• [TASK OBJECTIVE] In the data below, find the line that contains "margin-top: 21px ->" and the line that contains "color: #c2410c ->". Copy both, plus every line between them, exactly.
╭─ EXERCISE INPUTS
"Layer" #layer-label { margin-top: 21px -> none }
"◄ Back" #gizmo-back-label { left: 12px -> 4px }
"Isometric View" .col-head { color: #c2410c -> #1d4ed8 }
╰─
╭─ EXERCISE INPUTS
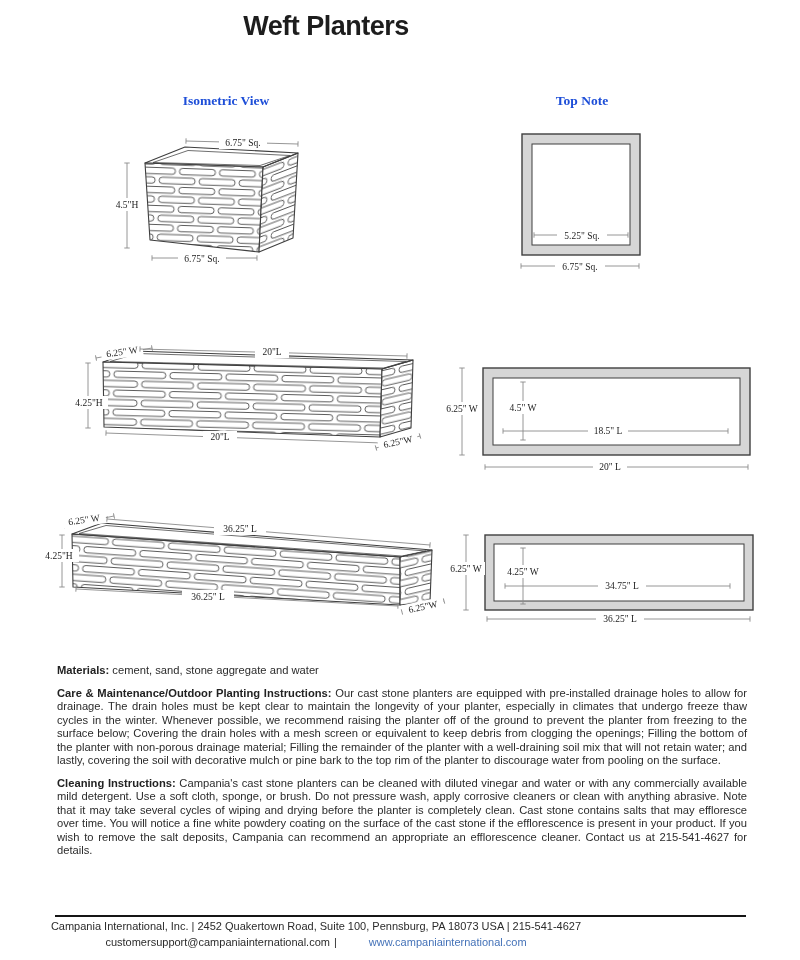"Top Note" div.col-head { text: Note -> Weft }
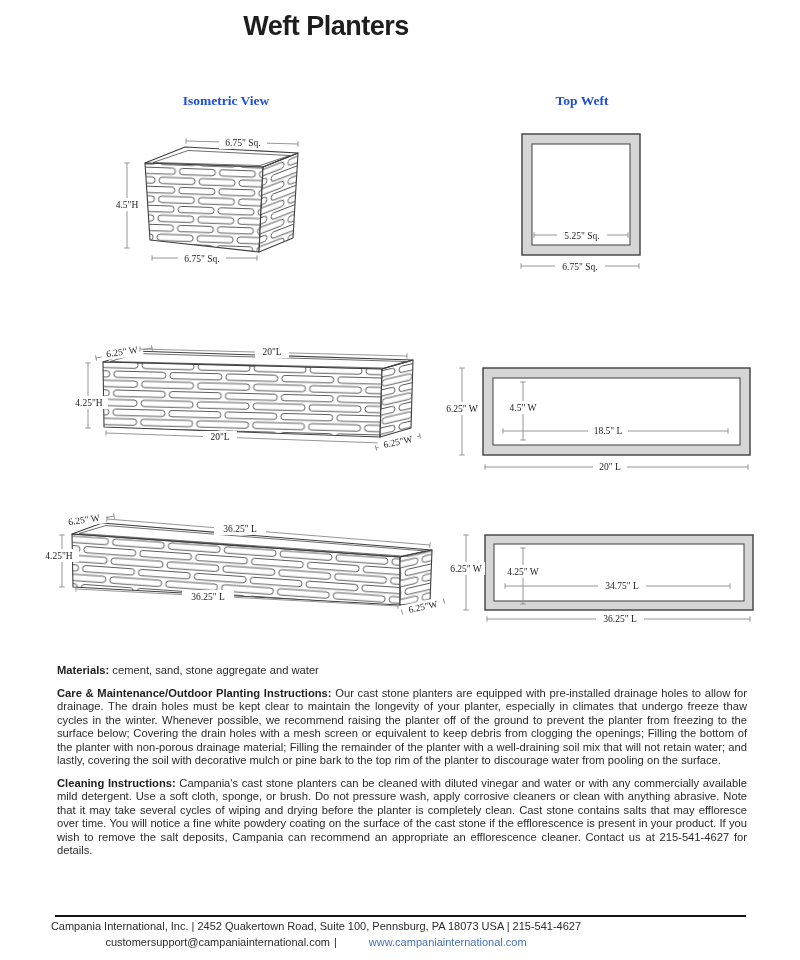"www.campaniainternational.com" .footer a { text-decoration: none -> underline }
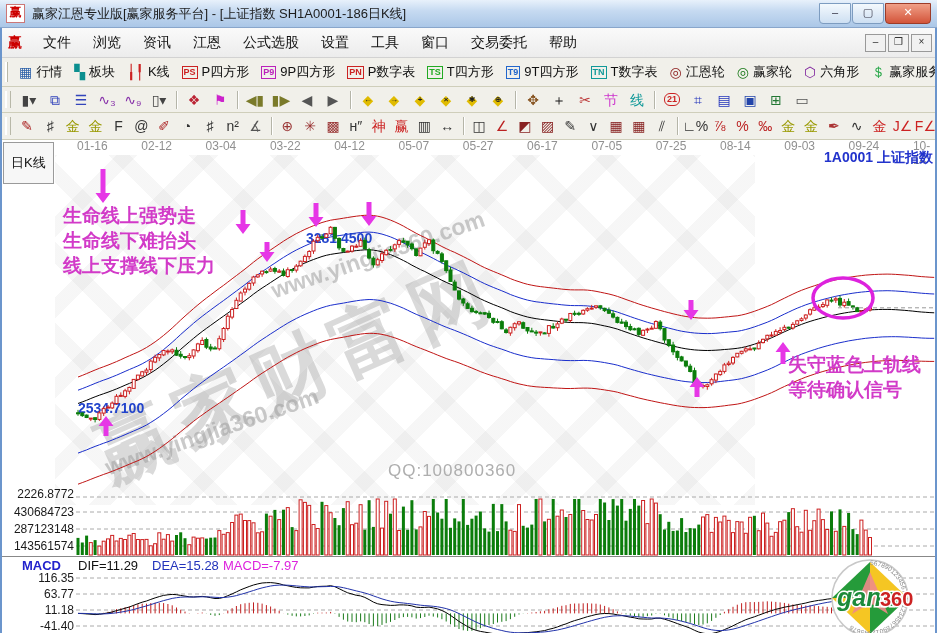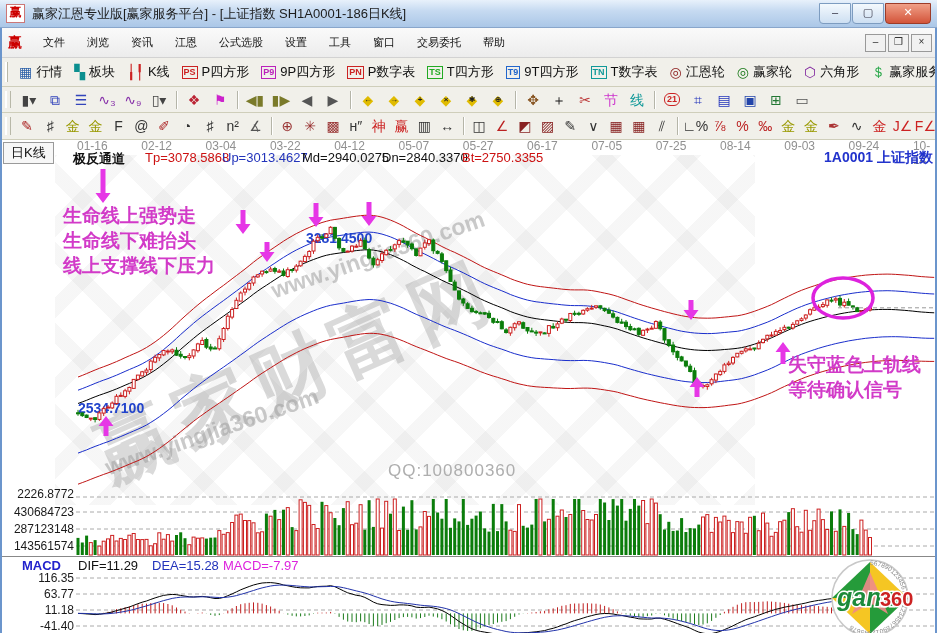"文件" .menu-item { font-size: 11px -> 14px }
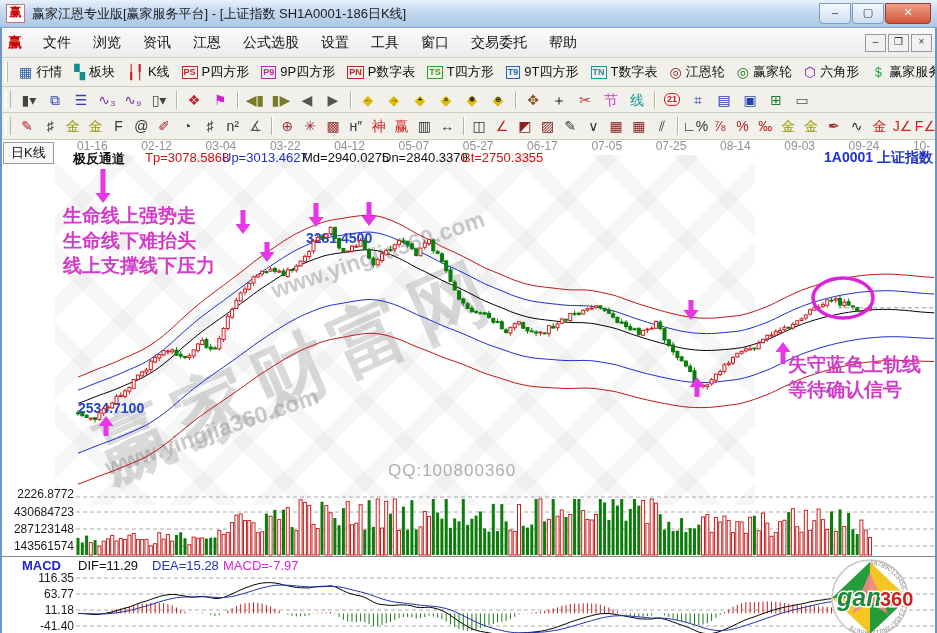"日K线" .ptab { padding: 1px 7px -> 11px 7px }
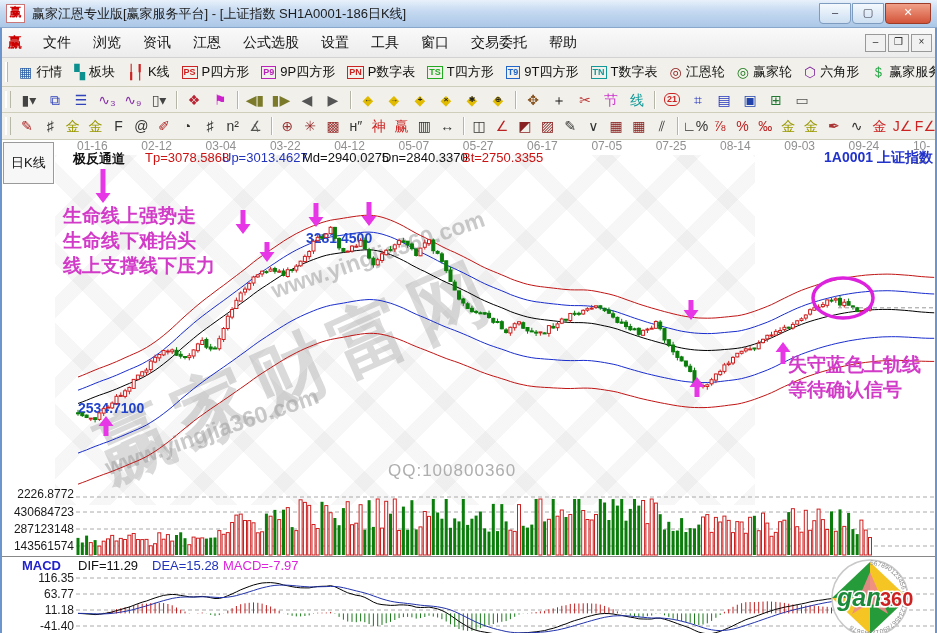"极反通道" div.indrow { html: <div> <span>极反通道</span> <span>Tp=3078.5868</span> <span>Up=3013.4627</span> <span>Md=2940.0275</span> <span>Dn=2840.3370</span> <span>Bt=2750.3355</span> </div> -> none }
╰─
╭─ EXERCISE INPUTS
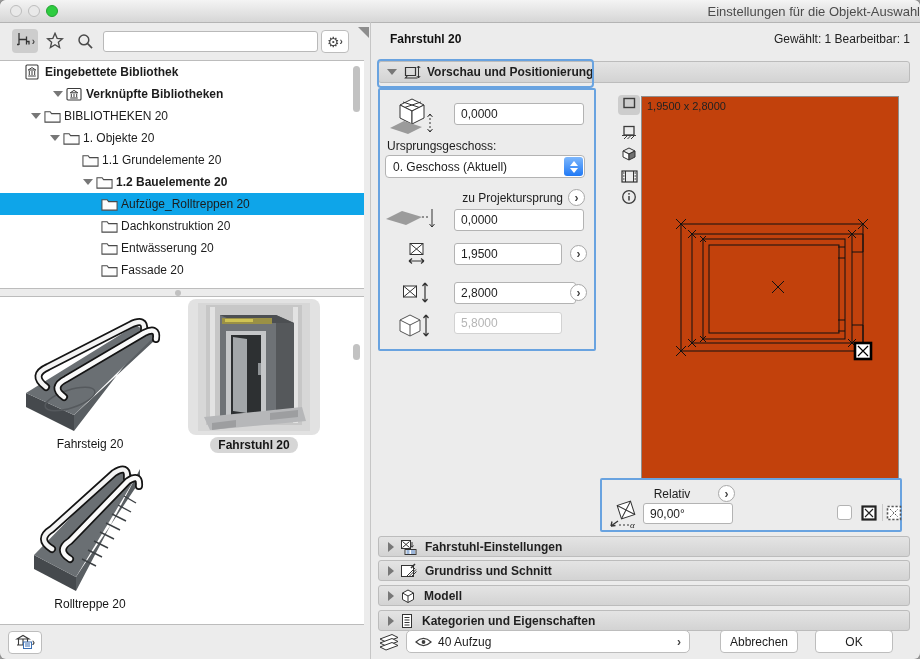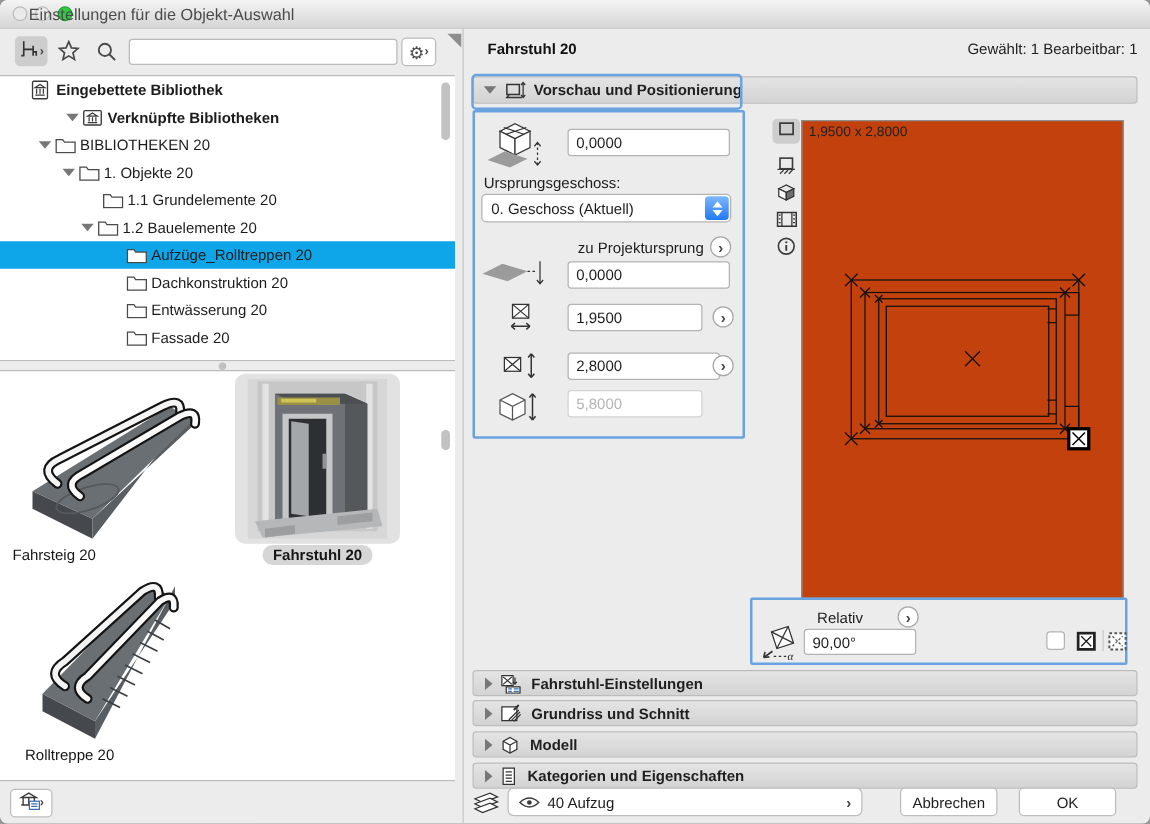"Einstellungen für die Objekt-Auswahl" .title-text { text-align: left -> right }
╰─
• [EXERCISE SOLUTION]
"Layer" #layer-label { margin-top: 21px -> none }
"◄ Back" #gizmo-back-label { left: 12px -> 4px }
"Isometric View" .col-head { color: #c2410c -> #1d4ed8 }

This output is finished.